Then he laughs.
It is soft at first, barely more than breath. It rolls through the clearing like distant thunder, not loud but deep enough to be felt in the bones. Not mockery alone—something else, almost amused by the shape of my thought.
"You think this a bargain?" he asks, stepping around me in a slow circle. His voice brushes my ear as he passes behind me. "That I hunger for your trembling shepherds?"
He comes to stand before me once more, eyes glinting.
"I have no interest in feeding upon your precious people. Their blood is sour with fear and rot. It clings to the tongue like decay."
A faint curl of disdain touches his mouth.
"As foul as their souls."
The words tremble in my throat before I can still them.
"Why slay Doamna Irina, then?"
Her name sounds strange here, fragile in the mouth of the night.
He studies me for a long moment, his expression unreadable. The moon catches the defined line of his cheekbone, the faint hollow beneath it. When he speaks, his voice is softer, almost weary, as though I have finally asked the question he expected.
"Open your eyes, witch."
The word does not wound me the way it once did.

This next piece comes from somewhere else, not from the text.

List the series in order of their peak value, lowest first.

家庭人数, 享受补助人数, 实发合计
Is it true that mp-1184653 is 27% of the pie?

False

"She sought to bind you," he continues, stepping closer until I feel the brush of cold at my wrist. "To twist your path so you would not wed that pliant little rooster they call Radu."
Disdain twists the name.
"She would have seen you cast aside so that her own tender blossom might claim him in your stead."
My stomach tightens.
"No," I breathe.
"Yes."
His voice lowers further, almost intimate.
"She wove her wish into thread and bone. Tied it in linen and buried it where it might cling to your threshold. Words soaked in envy. Wishes rotted by longing."
My brows furrow in refusal, unable to stop what comes next.
"That is why I stopped her mouth with earth," he says, voice darkening. "Words soiled with such spite deserve no better grave."
A chill ripples through me.
"Ask your dear companion," he murmurs. "Sweet little Elena."
Her name settles between us like frost.
"Why does she avert her gaze when you speak of the bundle? Why did she urge you to silence? She knows what was done. She has known since the moment she saw the thread missing from her mother’s stores. Blue, was it not?"
His eyes gleam once again.
"She cannot bear it."
I shake my head, the motion instinctive.